* _Problem details_: All lines from the one containing "And the Crusades" down to the one containing "War, History of the Wars", both ends included, are to be given again exactly; omit the rest of the listing below.

* _Given records_:

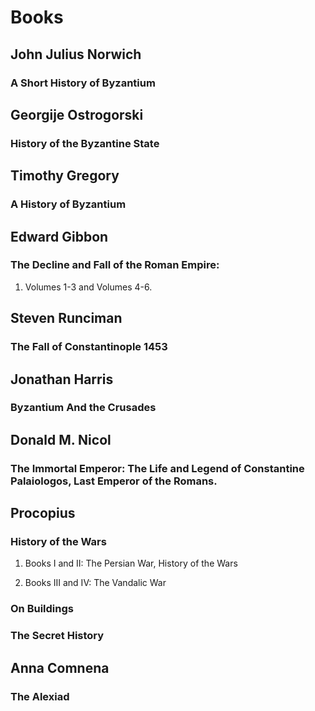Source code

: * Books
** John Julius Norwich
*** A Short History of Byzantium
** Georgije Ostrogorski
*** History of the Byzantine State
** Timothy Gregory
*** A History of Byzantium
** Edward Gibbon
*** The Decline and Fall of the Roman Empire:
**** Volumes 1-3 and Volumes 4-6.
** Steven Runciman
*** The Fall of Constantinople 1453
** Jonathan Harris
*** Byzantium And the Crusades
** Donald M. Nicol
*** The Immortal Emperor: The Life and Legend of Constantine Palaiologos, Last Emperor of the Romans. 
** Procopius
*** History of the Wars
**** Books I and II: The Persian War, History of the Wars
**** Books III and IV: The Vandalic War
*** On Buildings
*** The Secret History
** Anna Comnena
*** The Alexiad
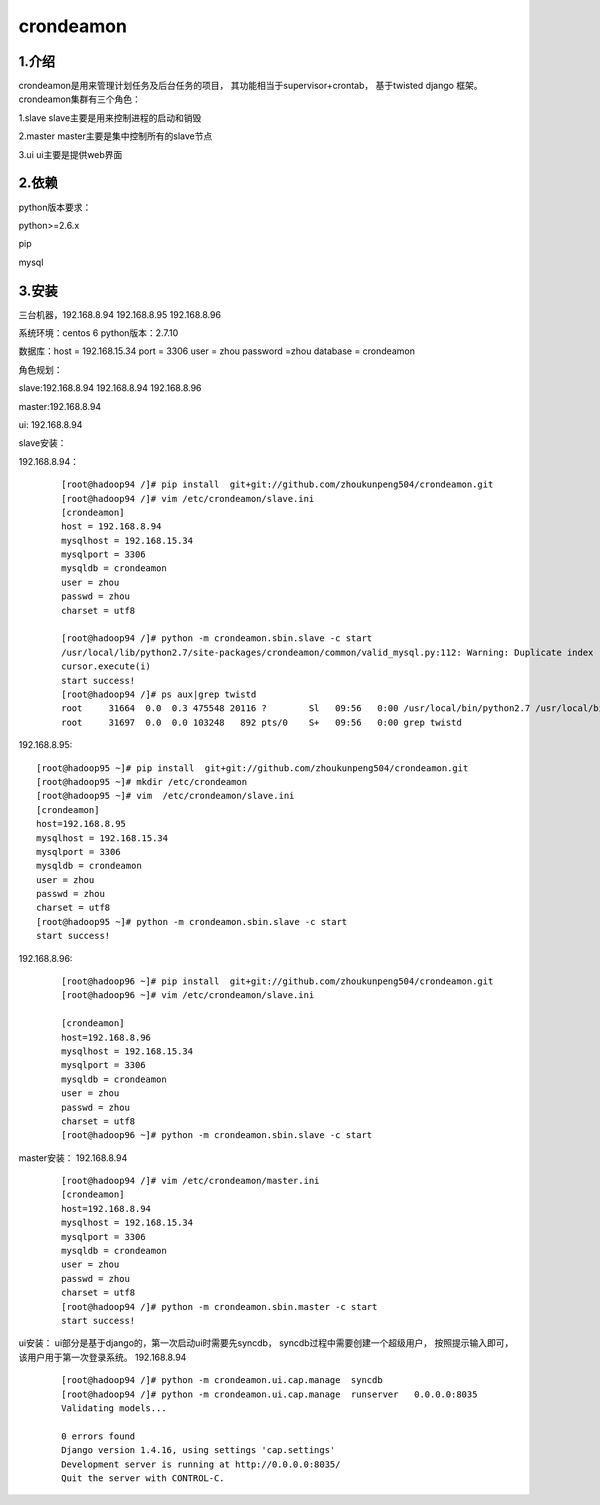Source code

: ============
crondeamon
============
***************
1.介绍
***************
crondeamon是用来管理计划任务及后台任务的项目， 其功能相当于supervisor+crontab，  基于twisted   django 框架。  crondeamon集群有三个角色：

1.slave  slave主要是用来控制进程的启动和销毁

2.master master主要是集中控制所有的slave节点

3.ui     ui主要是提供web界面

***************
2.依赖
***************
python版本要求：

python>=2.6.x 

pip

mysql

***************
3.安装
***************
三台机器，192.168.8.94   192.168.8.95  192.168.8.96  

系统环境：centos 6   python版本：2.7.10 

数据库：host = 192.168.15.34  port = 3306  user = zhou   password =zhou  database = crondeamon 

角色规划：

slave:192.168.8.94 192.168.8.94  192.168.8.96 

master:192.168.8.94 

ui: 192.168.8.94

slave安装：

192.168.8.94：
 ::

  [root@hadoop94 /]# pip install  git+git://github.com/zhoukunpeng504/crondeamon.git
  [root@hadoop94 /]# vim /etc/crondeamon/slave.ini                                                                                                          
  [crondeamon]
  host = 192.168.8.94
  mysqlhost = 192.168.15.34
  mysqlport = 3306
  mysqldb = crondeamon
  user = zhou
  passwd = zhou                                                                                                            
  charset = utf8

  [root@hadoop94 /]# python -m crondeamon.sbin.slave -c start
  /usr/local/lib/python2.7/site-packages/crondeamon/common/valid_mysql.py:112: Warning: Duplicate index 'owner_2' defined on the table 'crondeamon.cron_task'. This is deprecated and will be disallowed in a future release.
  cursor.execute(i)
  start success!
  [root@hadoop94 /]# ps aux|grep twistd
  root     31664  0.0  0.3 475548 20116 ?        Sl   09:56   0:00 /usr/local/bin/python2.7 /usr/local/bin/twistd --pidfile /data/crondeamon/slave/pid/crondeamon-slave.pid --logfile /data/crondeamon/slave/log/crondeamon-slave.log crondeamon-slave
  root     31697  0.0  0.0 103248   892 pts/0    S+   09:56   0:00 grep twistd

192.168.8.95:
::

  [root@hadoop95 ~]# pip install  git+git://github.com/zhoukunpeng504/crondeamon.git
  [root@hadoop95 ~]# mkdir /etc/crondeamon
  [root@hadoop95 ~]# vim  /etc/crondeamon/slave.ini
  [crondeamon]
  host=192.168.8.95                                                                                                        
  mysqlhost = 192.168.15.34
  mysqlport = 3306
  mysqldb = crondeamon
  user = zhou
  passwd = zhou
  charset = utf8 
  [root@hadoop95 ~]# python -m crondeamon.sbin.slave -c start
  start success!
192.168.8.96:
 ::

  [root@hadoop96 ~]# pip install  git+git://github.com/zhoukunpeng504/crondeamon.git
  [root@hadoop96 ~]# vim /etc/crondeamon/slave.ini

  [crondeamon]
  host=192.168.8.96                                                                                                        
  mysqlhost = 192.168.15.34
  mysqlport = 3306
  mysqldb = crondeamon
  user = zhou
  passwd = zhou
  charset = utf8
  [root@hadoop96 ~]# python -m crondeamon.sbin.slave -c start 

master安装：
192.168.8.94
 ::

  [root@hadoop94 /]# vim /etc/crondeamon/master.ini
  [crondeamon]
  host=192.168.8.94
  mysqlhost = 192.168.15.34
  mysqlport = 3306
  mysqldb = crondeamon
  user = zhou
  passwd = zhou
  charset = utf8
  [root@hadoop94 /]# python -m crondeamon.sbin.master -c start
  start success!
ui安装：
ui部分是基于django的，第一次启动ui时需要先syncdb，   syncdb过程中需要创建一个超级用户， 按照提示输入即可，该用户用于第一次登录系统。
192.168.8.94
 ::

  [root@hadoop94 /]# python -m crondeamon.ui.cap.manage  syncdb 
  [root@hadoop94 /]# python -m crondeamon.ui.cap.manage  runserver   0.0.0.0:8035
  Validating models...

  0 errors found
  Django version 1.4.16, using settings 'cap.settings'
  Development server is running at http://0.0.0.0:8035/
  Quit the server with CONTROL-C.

* _Solution for this task_:
*** Byzantium And the Crusades
** Donald M. Nicol
*** The Immortal Emperor: The Life and Legend of Constantine Palaiologos, Last Emperor of the Romans. 
** Procopius
*** History of the Wars
**** Books I and II: The Persian War, History of the Wars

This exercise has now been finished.